Conde del asalto
Cómo entrar en calor
Ahora todos hablamos del tiempo como si fuéramos Fran Lebowitz en los setenta o aquel vecino del séptimo primera en el ascensor
Miqui Otero
Escritor
Ahora que no se puede entrar en los sitios, se habla mucho de entrar en calor. Una pandemia y un temporal han convertido toda la ciudad (también todo el país) en un gigantesco ascensor donde la gente de repente habla del tiempo que hace.

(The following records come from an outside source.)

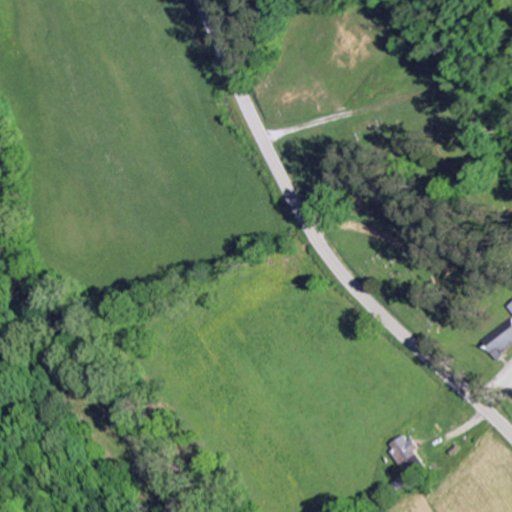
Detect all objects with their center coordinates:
road: (320, 240)
building: (503, 342)
building: (412, 456)
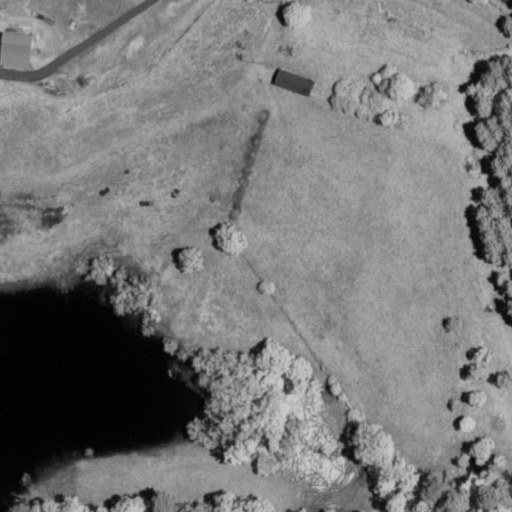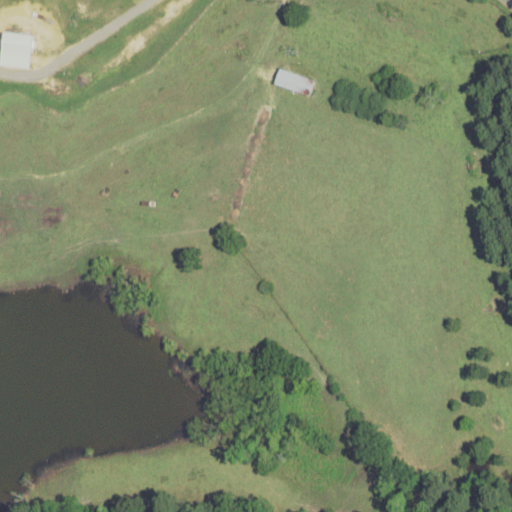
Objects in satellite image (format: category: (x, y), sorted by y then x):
road: (510, 1)
building: (295, 83)
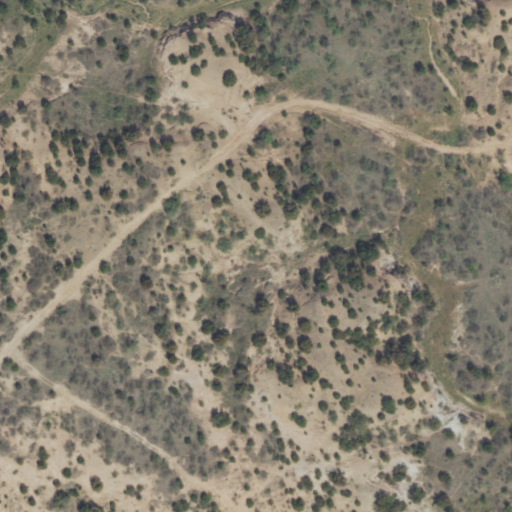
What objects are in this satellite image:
road: (213, 124)
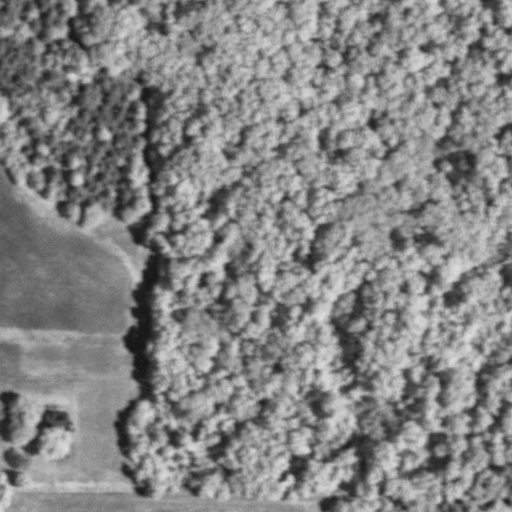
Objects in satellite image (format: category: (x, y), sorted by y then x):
building: (53, 423)
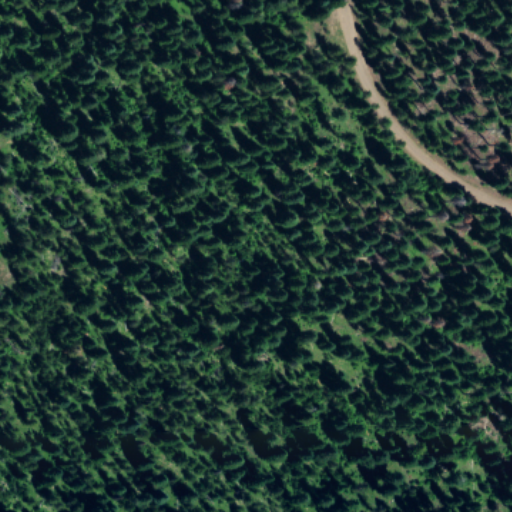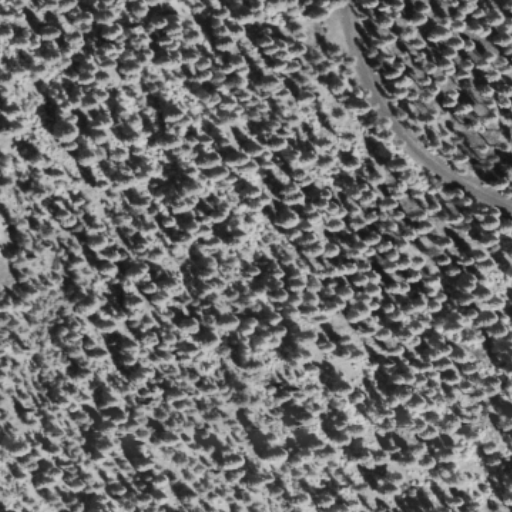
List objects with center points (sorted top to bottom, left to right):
road: (408, 133)
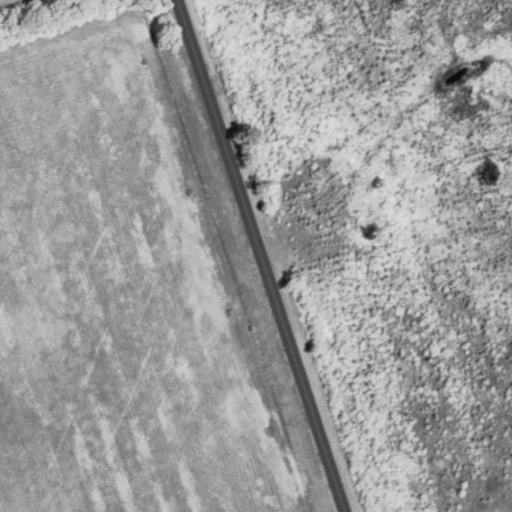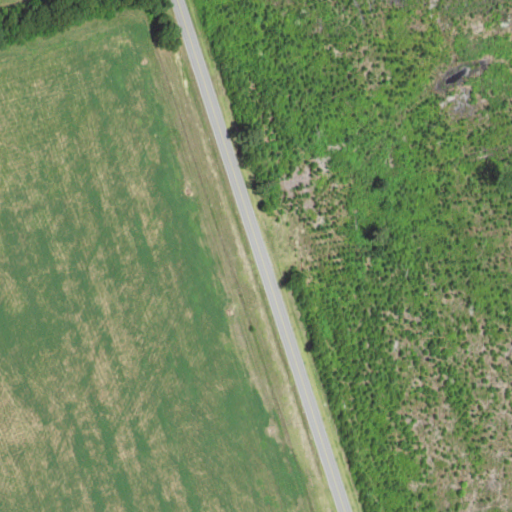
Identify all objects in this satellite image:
road: (261, 256)
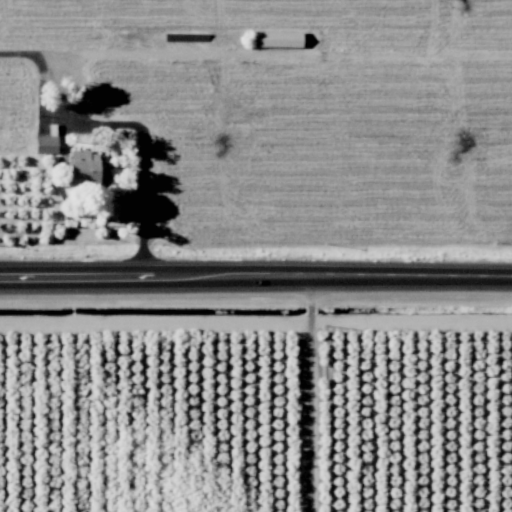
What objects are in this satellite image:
building: (277, 38)
road: (117, 124)
building: (45, 144)
building: (83, 168)
road: (256, 278)
road: (311, 394)
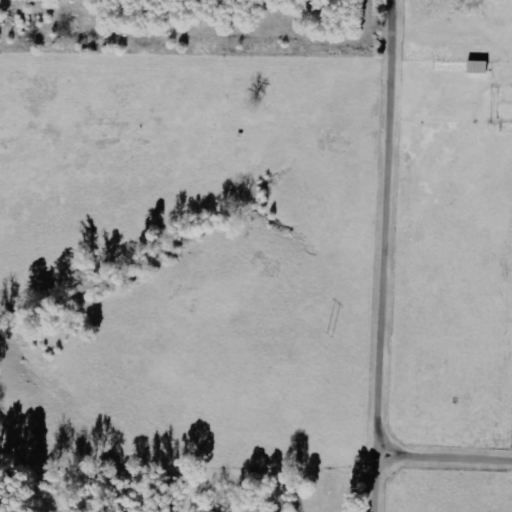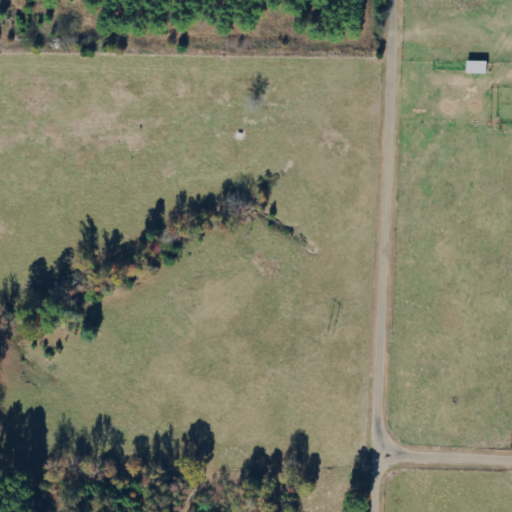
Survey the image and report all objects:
road: (393, 256)
power tower: (332, 337)
road: (449, 460)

Explica la escritora Fran Lebowitz en la serie 'Supongamos que Nueva York es una ciudad', dirigida por Martin Scorsese, que algo parecido sucedía en los años setenta. Entonces, la Gran Manzana estaba más bien podrida, con quiebra de servicios públicos, severos problemas inmobiliarios y gran inseguridad callejera. Y, por tanto y por todo ello, frío, más frío que ahora aunque los grados fueran los mismos. En ese contexto, la escritora recuerda que el factor calor era muy importante en el ligoteo, cuando ella era joven y volvía de un concierto de los New York Dolls, del 'vernissage' de algún artista chalado o de una moderadísima fiesta en Studio 54. “Hablábamos mucho de ello. Yo me iba con mujeres después de la noche, claro. Pero antes, siempre, hacía la misma pregunta: ¿Tienes calefacción? Eso era casi un rasgo de belleza más seductor que el resto. Esa persona, si decía sí, de repente se convertía en una especie de joven Brigitte Bradot. ¿Tienes calefacción? Pues vamos”.

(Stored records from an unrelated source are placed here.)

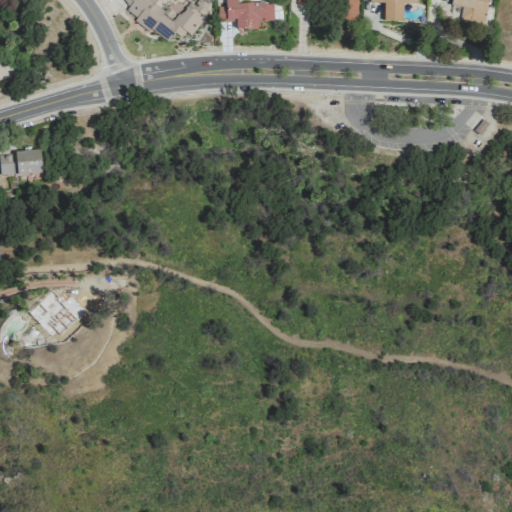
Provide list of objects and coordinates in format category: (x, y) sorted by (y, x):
building: (337, 7)
building: (392, 8)
building: (471, 9)
building: (245, 13)
building: (166, 17)
road: (108, 39)
road: (318, 71)
road: (62, 98)
road: (410, 137)
building: (20, 162)
building: (60, 313)
road: (256, 313)
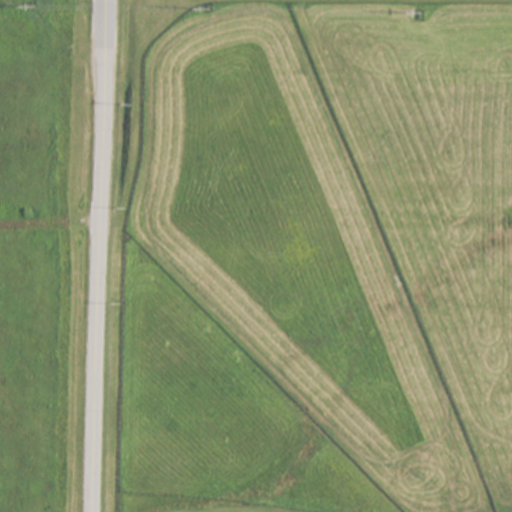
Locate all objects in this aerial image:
road: (98, 256)
crop: (256, 256)
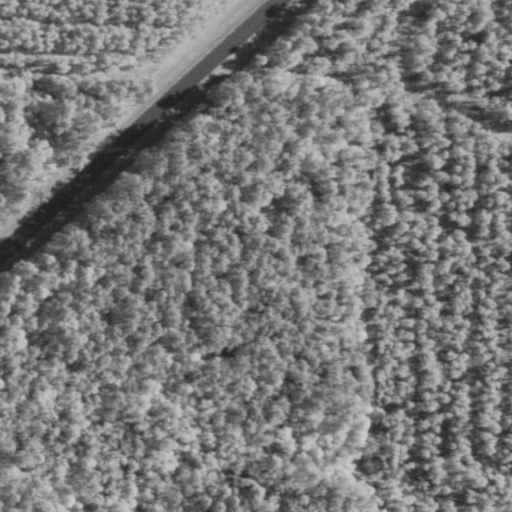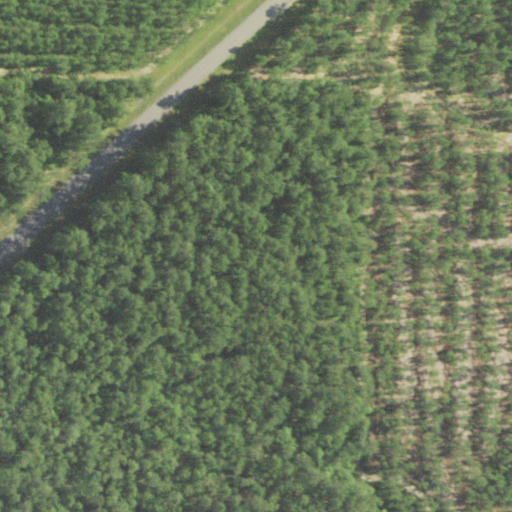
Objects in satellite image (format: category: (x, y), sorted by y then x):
road: (139, 128)
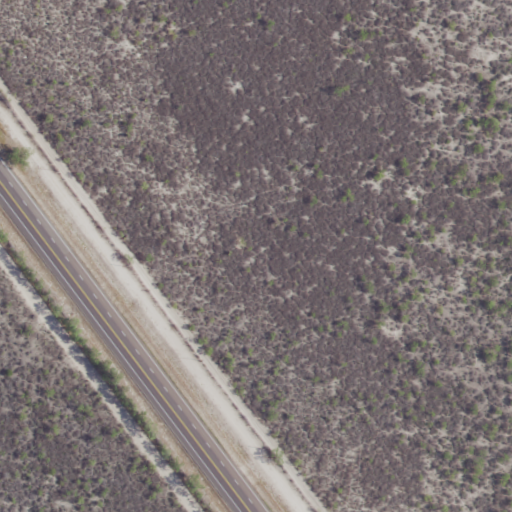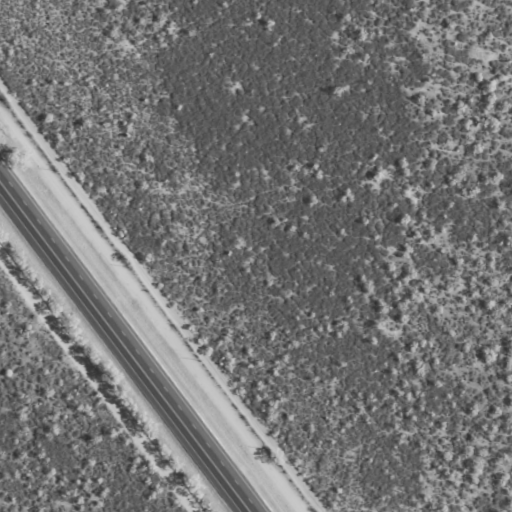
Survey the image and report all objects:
road: (125, 345)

Aunque Antoni Miralda casara en su día la estatua de Colón con la de la Libertad, Barcelona nunca ha sido Nueva York (ni falta que hace). Y, sin embargo, ahora muchos comentarios se acercan al que recuerda Lebowitz.
Terrazas democratizadoras
Barcelona suele gozar de un clima amable que permite, al que se obsesione con que así sea, consumir en terraza de bar o restaurante durante prácticamente todo el año. Yo soy uno de ellos. Soy el amigo caricaturesco que en enero dice: “¡Qué resol más rico!”, porque quiere tomar esa caña en la terraza (piti en mano). Soy el que en plena lluvia, añade: “Pero si esto purifica, la ciudad huele a tierra húmeda y a hierba recién segada. ¡La calle Aragón guarda aromas de Montserrat!” (mientras se acaba de colar una rata en la alcantarilla y cinco carriles de coches le dan al claxon). Realmente estoy cómodo en terrazas. ¿Por qué? Porque me recuerdan al verano, sí. Porque son democratizadoras, también: la terraza de un bar chino traspasado cinco veces es prácticamente igual que la de aquel bar de lujo de franquicia esnob (y la cerveza cuesta la tercera parte).
Antes viajábamos (la frase podría acabar aquí) a Estocolmo y veíamos mantas de Ikea en las sillas de las terrazas. Los nórdicos aprovechaban cualquier momento al aire libre. Esto también he llegado a argumentarlo alguna vez: ¿Tú sabes que allí dejan a los bebés en carritos a 30 bajo cero para habituarse a la temperatura y tú no puedes tomarte un carajillo en Barcelona con sol y siete grados? ¿A ti dónde te entrenaron, en Acapulco?
Sin embargo, ahora que no hay otro remedio, ahora que tenemos apenas dos horas de bares abiertos y no hay tiempo para discutir si entramos dentro o no y dónde lo hacemos, vemos a barceloneses raudos y veloces buscando terrazas en lado sol o que tengan estufas, cargando sus mantas lilas de Renfe o las rojas de Ikea. Ya no somos especiales, no somos el colgado de las terracitas, ahora todos hablamos del tiempo como si fuéramos Fran Lebowitz en los setenta o aquel vecino del séptimo primera en el ascensor. En un ascensor que baja y baja y baja hacia el sótano del descontento.